Köprü Anasayfa

Türkiye'nin Demokrasi Süreci

"Güz 2008" 104. Sayı

  • Türkiye’nin Demokrasi Süreci

    Editor

    “Türkiye’nin demokrasi süreci”ni tartışmaya açtığımız bir önceki sayıda Bediüzzaman’ın meşrutiyet-cumhuriyet, demokrasi ve hürriyet kavramlarına getirdiği orijinal yorumlara dikkat çekmiş ve “Meşrutiyet, cumhuriyet ve demokrasi kavramları ne anlama gelmektedir? Türkiye demokrasisinin temel problemleri ve kırılma noktaları nelerdir? İslam ve demokrasi arasındaki ilişki nedir? Bediüzzaman’ın anayasa, demokratik hukuk devleti, eşitlik, adalet ve hürriyet konularındaki açılımları nelerdir? Siyaset bilimi açısından toplumun sivilliği ile demokratikleşme arasındaki ilişki nedir?” sorularına cevaplar aramıştık.

    Siyasal kültürümüz içinde, cumhuriyet (meşrutiyet), demokrasi ve hürriyet gibi kavramların tartışılması yüz elli yıllık bir geçmişe dayanmasına rağmen bu süreçte oluşan birikimin istenilen seviyeye ulaşmadığını görmek temel çıkış noktalarımızdan biriydi. Şüphesiz yüz elli yıllık bir süreci kapsayan ve ferdî, toplumsal, ekonomik ve siyasal veriler ışığında değerlendirildiğinde istenilen seviyeye ulaşmadığı görülen bir demokrasi hareketinin işaret ettiği problemler yumağını bir sayı içersinde çözebilmek ve bunu her yönüyle tartışabilmek pek mümkün değildi.
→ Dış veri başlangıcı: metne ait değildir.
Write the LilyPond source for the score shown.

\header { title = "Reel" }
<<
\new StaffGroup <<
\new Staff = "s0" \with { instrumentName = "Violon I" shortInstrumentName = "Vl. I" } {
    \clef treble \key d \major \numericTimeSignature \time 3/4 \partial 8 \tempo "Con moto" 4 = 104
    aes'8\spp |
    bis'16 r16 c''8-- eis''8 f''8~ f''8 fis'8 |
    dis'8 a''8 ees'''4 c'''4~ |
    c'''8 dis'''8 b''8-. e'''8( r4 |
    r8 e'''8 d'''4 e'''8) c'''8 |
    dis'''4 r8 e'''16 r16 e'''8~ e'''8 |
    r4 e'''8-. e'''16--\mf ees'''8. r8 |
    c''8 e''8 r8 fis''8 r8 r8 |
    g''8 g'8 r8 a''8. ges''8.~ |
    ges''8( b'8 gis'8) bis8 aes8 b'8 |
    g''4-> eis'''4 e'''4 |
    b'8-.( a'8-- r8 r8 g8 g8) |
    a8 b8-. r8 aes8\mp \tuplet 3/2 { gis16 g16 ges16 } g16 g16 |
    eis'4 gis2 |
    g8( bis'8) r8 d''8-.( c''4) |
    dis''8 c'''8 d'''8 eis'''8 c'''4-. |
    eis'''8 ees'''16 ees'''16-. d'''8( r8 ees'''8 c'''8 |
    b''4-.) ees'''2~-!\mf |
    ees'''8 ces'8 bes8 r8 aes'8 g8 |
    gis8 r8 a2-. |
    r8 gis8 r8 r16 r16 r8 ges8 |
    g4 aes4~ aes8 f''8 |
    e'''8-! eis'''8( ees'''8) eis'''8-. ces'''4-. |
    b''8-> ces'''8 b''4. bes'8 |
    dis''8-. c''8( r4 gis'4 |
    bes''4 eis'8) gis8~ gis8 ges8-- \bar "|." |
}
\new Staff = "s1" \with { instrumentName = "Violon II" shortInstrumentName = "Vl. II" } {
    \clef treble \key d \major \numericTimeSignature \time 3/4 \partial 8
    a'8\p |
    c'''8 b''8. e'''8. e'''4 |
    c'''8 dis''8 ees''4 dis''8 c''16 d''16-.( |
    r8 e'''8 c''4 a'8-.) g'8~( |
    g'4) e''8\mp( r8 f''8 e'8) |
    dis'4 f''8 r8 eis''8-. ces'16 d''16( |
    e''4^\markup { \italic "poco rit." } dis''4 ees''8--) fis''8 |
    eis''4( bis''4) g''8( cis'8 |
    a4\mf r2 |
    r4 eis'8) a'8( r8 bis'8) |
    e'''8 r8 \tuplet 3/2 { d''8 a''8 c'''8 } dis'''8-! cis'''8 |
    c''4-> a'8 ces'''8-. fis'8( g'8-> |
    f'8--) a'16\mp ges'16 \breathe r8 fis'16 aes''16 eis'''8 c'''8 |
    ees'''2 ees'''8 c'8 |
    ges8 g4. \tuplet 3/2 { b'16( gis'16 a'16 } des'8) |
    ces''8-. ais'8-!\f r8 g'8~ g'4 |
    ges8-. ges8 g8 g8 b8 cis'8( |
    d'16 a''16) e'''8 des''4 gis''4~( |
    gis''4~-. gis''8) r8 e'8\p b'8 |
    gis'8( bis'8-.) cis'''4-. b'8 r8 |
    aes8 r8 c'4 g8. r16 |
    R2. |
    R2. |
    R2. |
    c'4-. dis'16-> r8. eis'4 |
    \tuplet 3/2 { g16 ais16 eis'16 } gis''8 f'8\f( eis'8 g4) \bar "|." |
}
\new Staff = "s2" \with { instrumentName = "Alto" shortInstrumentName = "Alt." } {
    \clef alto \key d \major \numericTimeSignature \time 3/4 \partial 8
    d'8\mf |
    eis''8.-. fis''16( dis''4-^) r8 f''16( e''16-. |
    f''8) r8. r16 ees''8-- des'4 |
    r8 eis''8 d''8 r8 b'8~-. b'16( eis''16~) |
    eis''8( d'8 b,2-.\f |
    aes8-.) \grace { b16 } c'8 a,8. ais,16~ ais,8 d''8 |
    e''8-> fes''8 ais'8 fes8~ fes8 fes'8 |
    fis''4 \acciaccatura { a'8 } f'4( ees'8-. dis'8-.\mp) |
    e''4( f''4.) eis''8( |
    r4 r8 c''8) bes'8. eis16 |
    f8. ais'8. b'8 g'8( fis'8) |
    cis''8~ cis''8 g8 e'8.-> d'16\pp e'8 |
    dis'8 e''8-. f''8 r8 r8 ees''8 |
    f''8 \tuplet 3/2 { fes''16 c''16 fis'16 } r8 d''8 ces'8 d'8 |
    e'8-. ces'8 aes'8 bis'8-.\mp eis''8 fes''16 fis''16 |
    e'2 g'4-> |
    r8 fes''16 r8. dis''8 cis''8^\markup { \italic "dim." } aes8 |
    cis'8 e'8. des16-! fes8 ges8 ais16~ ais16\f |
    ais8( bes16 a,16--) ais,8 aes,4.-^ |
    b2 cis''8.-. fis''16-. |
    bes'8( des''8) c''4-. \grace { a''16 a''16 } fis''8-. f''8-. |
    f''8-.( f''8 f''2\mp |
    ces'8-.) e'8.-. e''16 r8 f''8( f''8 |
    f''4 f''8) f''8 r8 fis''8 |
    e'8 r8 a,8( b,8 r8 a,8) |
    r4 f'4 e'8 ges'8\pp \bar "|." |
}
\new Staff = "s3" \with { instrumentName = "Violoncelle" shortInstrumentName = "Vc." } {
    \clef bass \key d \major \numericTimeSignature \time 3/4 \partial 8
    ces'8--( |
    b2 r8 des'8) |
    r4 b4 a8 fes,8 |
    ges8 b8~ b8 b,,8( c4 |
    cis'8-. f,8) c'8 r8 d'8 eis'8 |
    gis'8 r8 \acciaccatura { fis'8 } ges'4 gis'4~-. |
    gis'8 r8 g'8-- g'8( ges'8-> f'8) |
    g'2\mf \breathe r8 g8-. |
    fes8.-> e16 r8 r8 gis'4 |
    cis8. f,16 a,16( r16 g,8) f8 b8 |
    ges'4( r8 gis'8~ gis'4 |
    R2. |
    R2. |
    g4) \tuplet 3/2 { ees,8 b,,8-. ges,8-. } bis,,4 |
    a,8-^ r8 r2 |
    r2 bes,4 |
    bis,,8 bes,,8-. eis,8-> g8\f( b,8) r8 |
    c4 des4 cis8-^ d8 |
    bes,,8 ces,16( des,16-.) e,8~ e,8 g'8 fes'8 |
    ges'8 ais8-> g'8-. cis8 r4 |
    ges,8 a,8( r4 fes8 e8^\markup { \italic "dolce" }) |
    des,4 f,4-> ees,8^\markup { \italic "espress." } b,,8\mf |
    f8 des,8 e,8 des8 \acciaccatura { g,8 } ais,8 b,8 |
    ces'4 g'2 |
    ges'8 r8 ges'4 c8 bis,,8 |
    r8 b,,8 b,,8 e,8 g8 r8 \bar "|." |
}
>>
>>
Bu nedenle; demokrasinin, hukukun, özgürlüklerin, barışın ve insani değerlerin hakim olduğu bir Türkiye özleminin çabası olarak değerlendirdiğimiz bir önceki sayının ardından 104. sayımızda da aynı konuyu tartışmayı uygun gördük. “Köprü” dergisi olarak demokratikleşme süreci açısından son günlerde yaşanan sıkıntıları da göz önünde bulundurarak demokrasi kavramıyla birlikte bu hususta Bediüzzaman tecrübesine tekrar be tekrar dikkat çekmek amacıyla “Meşrutiyet, cumhuriyet, demokrasi, demokratikleşme, hürriyet, devletçilik, otoriterizm, hukuk devleti, insan hakları, adalet, Avrupa Birliği, sivil toplum” kavramları ışığında konuyu tartışmaya devam ettik.

    Bu sayıda genel olarak çağdaş-hürriyetçi demokrasinin özelliklerini, Said Nursi’nin demokrasi düşüncesine katkısını ve bu hususlardaki görüşlerini, yüz yıllık bir demokrasi manifestosu sayılabilecek Münazarat’ın ihtiva ettiği anlam haritasını, demokratik ve laik devletin dine yaklaşım biçiminin nasıl olması gerektiğini ve demokratikleşme sürecinde yargının rolünü bulabilirsiniz. Dosya dışı yazılara da yer verdiğimiz bu sayının demokratikleşme süreci açısından amaçladığımız olumlu takviyeyi sağlayacağını ümit etmekteyiz.

    Sizleri dergimizle baş başa bırakırken önümüzdeki sayıda “Anayasa” konusuyla karşınızda olmayı ümit ediyoruz.